Have you ever wandered down Government Street and noticed a sculpture of bronze hands holding a fan? Or wondered why there are a pair of hands holding binoculars on Wharf Street? These are just two of The Hands of Time, a 12-part series of bronze sculptures by B.C. artist Crystal Przybille to commemorate the City of Victoria's 150th anniversary of incorporation in 2012.
If you've never visited or noticed the sculptures, plan for a fun exploration that combines the beauty, history and culture of Victoria! The artwork is designed to playfully engage young and old, local and visitor, while sparking interest in Victoria's history and identity.
The Hands of Time sculptures can be found on buildings, lamp standards, rocks in landscaped areas, and on bedrock. The three-dimensional hands vary in culture, age and gender, and quietly convey eras and stories of Victoria. Below is a list of the sculptures and the locations:
1. Carving a Canoe Paddle
Location: On bedrock in Lime Bay Park, southwest of Songhees Walkway
The paddle element of this sculpture was designed by First Nations artist, Clarence Dick. The sculpture references Lekwungen culture, both past and present.
2. Holding a Railway Spike
Location: On lamp standard, east side of Wharf Street, between Pandora Avenue and Johnson Street
This sculpture references the history and impact of the construction of an island railroad in the 1880s, which connected Victoria with the railway system of Canada. This artwork is in proximity to the old E&N Railroad.
3. Performing with a Fan
Location: On lamp standard, east side of Government Street, between Fisgard Street and Pandora Avenue
This sculpture symbolizes the significance of Chinese culture and the performing arts in Victoria's identity. It is situated in proximity to the McPherson Playhouse and the gates of Canada's oldest Chinatown.
4. Carrying Point Blankets
Location: On west entrance of The Hudson, 1700 Block of Douglas Street
This sculpture references the historical significance of the Hudson's Bay Company to Victoria's identity. The Hudson's Bay Company extensively traded wool point blankets during the North American Fur Trade.
5. Carrying Books
Location: On west wall of Victoria City Hall at Pandora Avenue entrance
The books symbolize education and governance in the Capital City of British Columbia.
6. Holding Binoculars
Location: On brick wall west side of Wharf Street, near Bastion Square
This sculpture looks out to the ocean, referencing the compelling nature of Victoria's geography and the foundation of its tourism and sightseeing industries.

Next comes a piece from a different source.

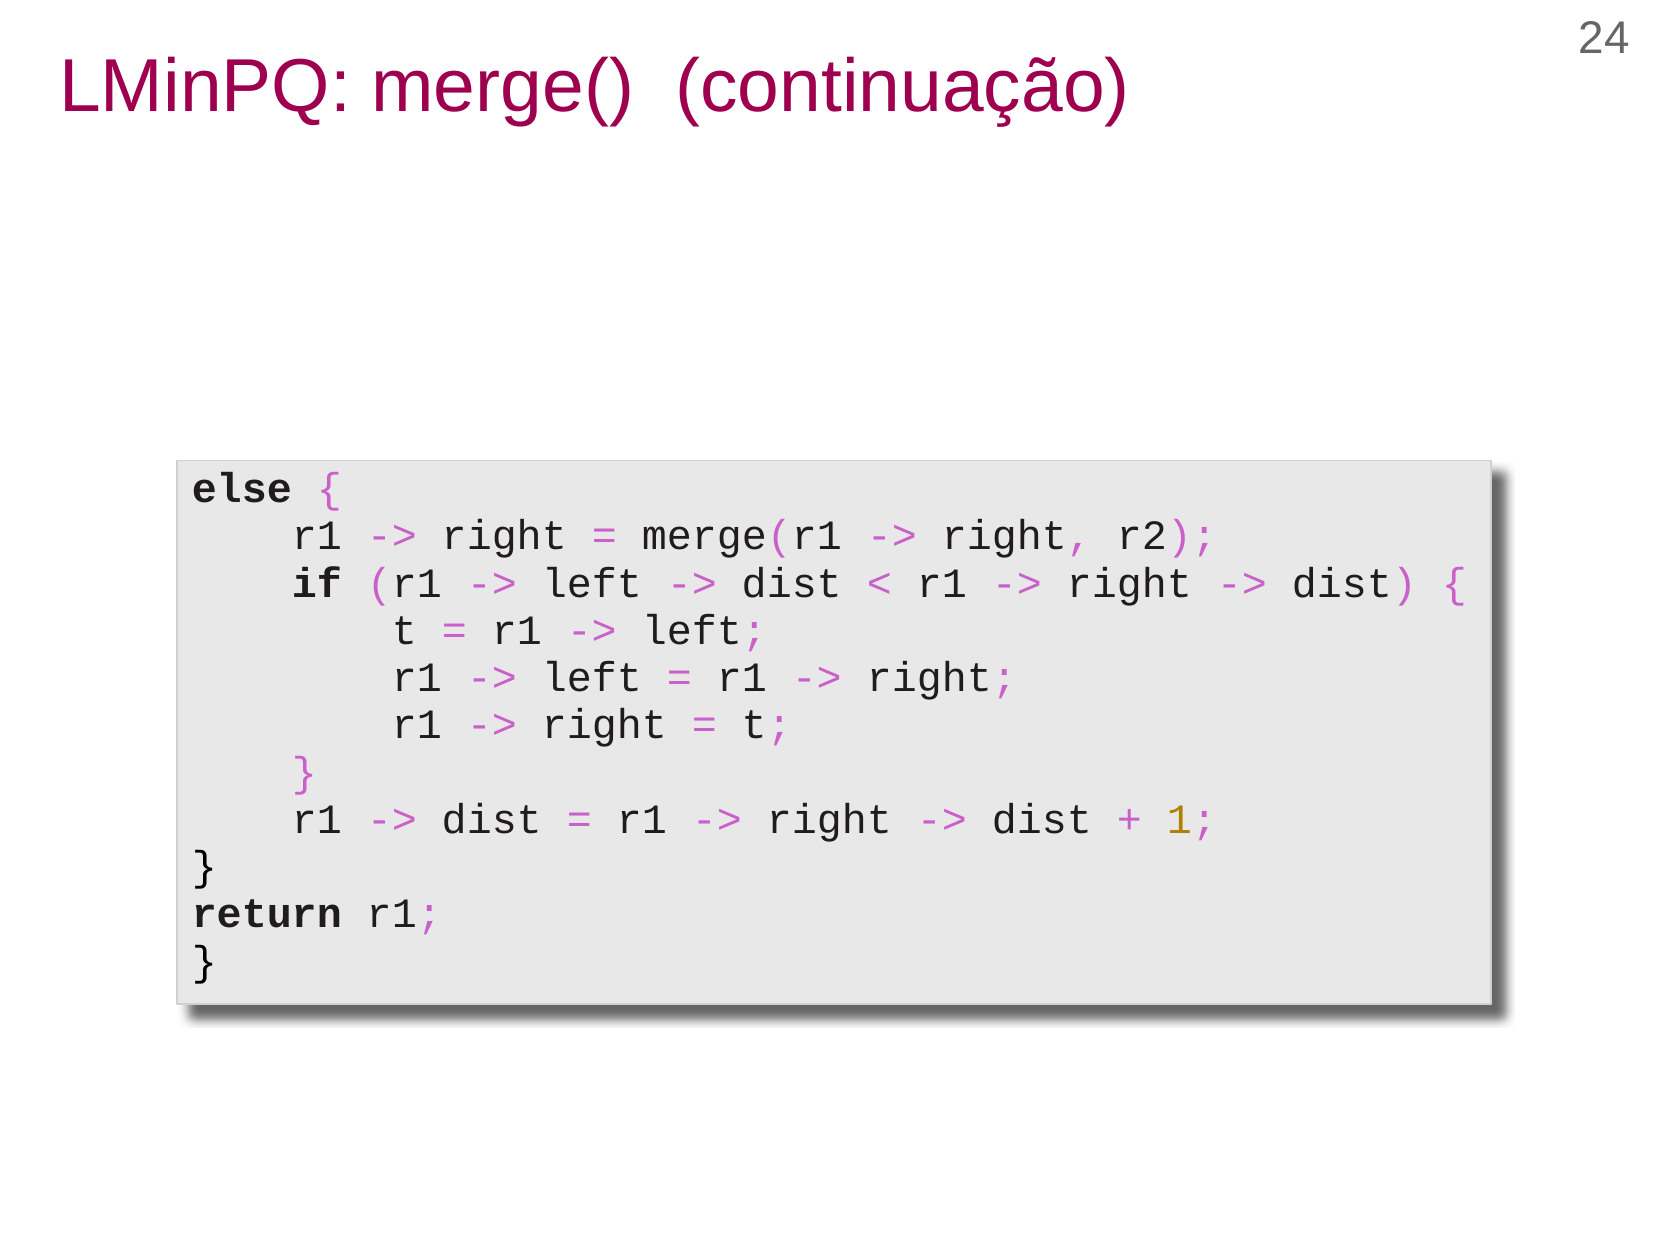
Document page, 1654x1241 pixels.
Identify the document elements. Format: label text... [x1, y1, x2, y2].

title LMinPQ: merge() (continuação) [59, 29, 1595, 148]
text_box else { r1 -> right = merge(r1 -> right, r2); if (r1 -> left -> dist < r1 -> right -> dist) { t = r1 -> left; r1 -> left = r1 -> right; r1 -> right = t; } r1 -> dist = r1 -> right -> dist + 1; } return r1; } [177, 460, 1492, 1004]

7. Tying a Rope to a Mooring Ring
Location: On bedrock near David Foster Way, below Wharf Street, between Fort and Broughton Streets
This sculpture references the arrival of the first tall ships to the area and Victoria's nautical identity. Original mooring rings - remnants of Fort Victoria - can be found at this location.
8. Panning for Gold
Location: Within landscaping below Wharf Street, near Broughton Street
This sculpture references the Gold Rush of 1858 that brought many people to Fort
Victoria and is situated near the Custom House, where mining licences were administered.
9. Raising a Tea Cup
Location: On lamp standard at corner of Government and Humboldt Streets near the Fairmont Empress Hotel
This sculpture references Victoria's traditional, customary and historical connections to Britain.
10. Holding a Mirror
Location: Lower Causeway wall, below Government Street, near the central staircase
This sculpture reflects the Inner Harbour, which is key to Victoria's history and identity. The reflection and text in the mirror reminds us that where we are now - the present - is a result of all that has come before, and is part of all that is yet to come.
11. Cupping Dogwood Blossoms
Location: On lamp standard north side of Belleville Street, near Government Street
Pacific Dogwood is British Columbia's floral emblem. This sculpture symbolizes Victoria as B.C.'s Capital City, and the importance of appreciating the present and nurturing the future.
12. Digging Camas Bulbs
Location: On rockbed in garden on Beacon Hill, at Beacon Hill Park
The gathering basket element of this sculpture was designed by First Nations artist
Carolyn Memnook. Gathering baskets and digging sticks were utilized by the Lekwungen people to gather Camas bulbs for food. The site of this sculpture overlooks a vast Camas bulb field, a traditional territory of the Lekwungen people.